These Rac2 knock-out mice exhibit vulnerability to invasive infection due to functional deficiencies in neutrophil and mast cell populations.
David A. Williams, Indiana University
Mice that are homozygous for the targeted mutation are viable, fertile, and normal in size but exhibit phagocytic immunodeficiency. No endogenous gene product (mRNA or protein) was detected by Northern blot analysis, RT-PCR or Western blot analysis. The Rac proteins are a subclass of the Rho family of GTPases, and are involved in actin cytoskeletal organization in cell movement, cell proliferation, kinase signaling pathways, and in superoxide production in phagocytic cells. Neutrophils and mast cells derived from homozygous mice display abnormal actin-based functions: cytoskeleton remodeling ability, adhesion, migration, degranulation, and phagocytosis. Diminished superoxide production in response to some agonists, and reduced total number of leukocytes and neutrophils in peritoneal exudate is observed. As result of functional deficiencies in neutrophil and mast cell populations, these mutant mice are more vulnerable to invasive infection. Slowed growth of mast cells, accompanying reduction in mast cell number and a significant decrease in growth factor-dependent survival was found to be due to increased cell apoptosis. These mutant mice may be useful in studies of phagocytic immunodeficiency, cellular inflammatory responses, hematopoietic cell regulation, and B cell development and signaling.

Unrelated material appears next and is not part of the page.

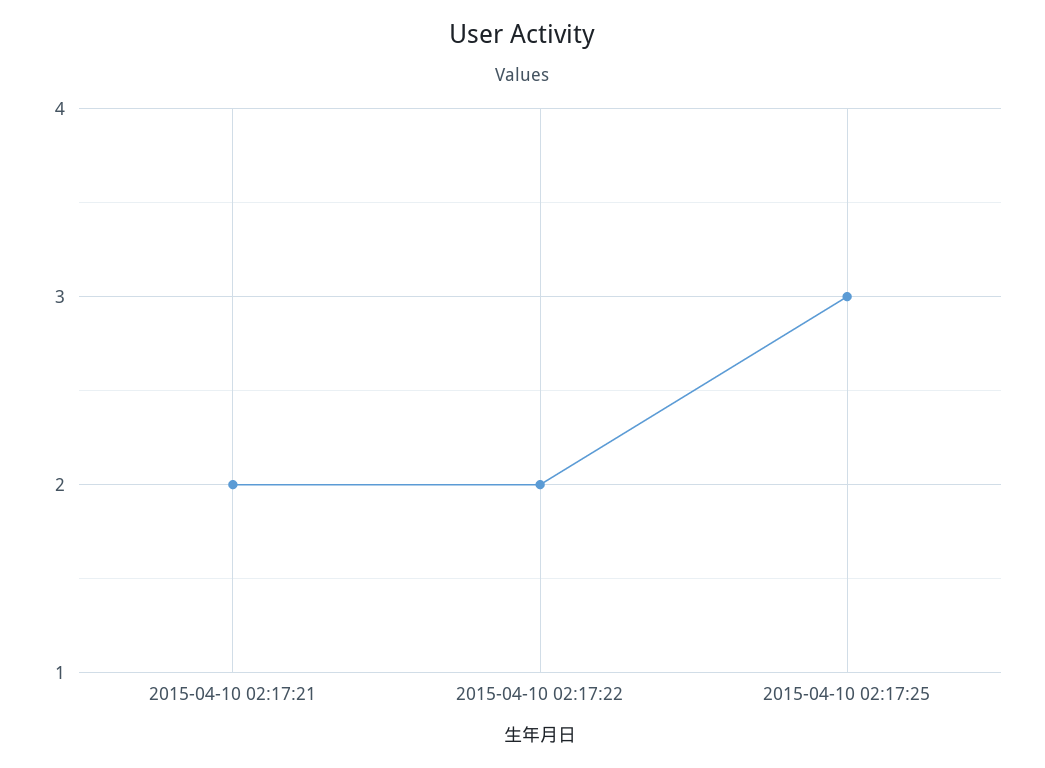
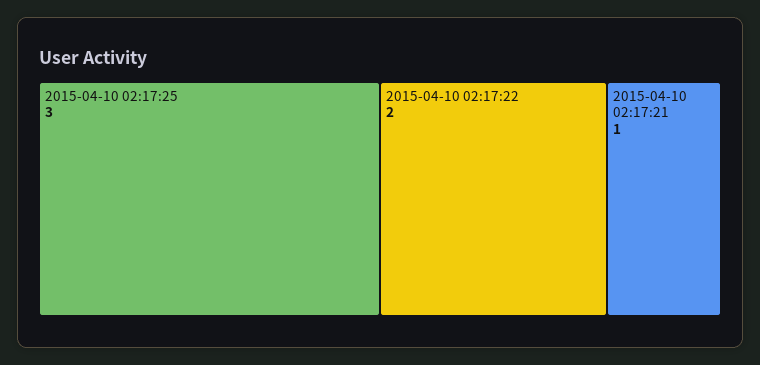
2015-04-10 02:17:21: 2 -> 1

A targeting vector containing neomycin resistance and herpes simplex virus thymidine kinase genes was used to disrupt exon 1 of the Rac2 gene. The construct was electroporated into 129S6/SvEv derived CCE.1 embryonic stem (ES) cells. Correctly targeted ES cells were injected into C57BL/6 blastocysts. The resulting chimeric animals were crossed to C57BL/6 mice.

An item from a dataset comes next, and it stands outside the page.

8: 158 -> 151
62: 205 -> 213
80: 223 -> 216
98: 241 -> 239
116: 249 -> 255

|Allele Name||targeted mutation 1, Mary C Dinauer and David A Williams|
|Allele Type||Targeted (Null/Knockout)|
|Allele Synonym(s)||rac2-; Rac2tm1Daw|
|Gene Symbol and Name||Rac2, Rac family small GTPase 2|
|Strain of Origin||129S/SvEv-Gpi1c|
|Molecular Note||A neomycin resistance cassette replaced a genomic fragment containing exon 1, which encodes the translational initiation site and part of the GTP-binding domain. Northern blot and RT-PCR analysis demonstrated that no transcripts were detectable in total RNA derived from neutrophils or lymphocytes in homozygous mice. Western blot analysis confirmed an absence of protein produced from this allele in peritoneal exudate cells from homozygous mice.|
|Mutations Made By|| |
David Williams, Indiana University
This strain originated on a B6;129 background and has been backcrossed for at least 17 generations (11/01) on the C57BL/6 background. Homozygous mice must be maintained under specific pathogen-free conditions.
When using the Rac2 KO mouse strain in a publication, please cite the originating article(s) and include JAX stock #004197 in your Materials and Methods section.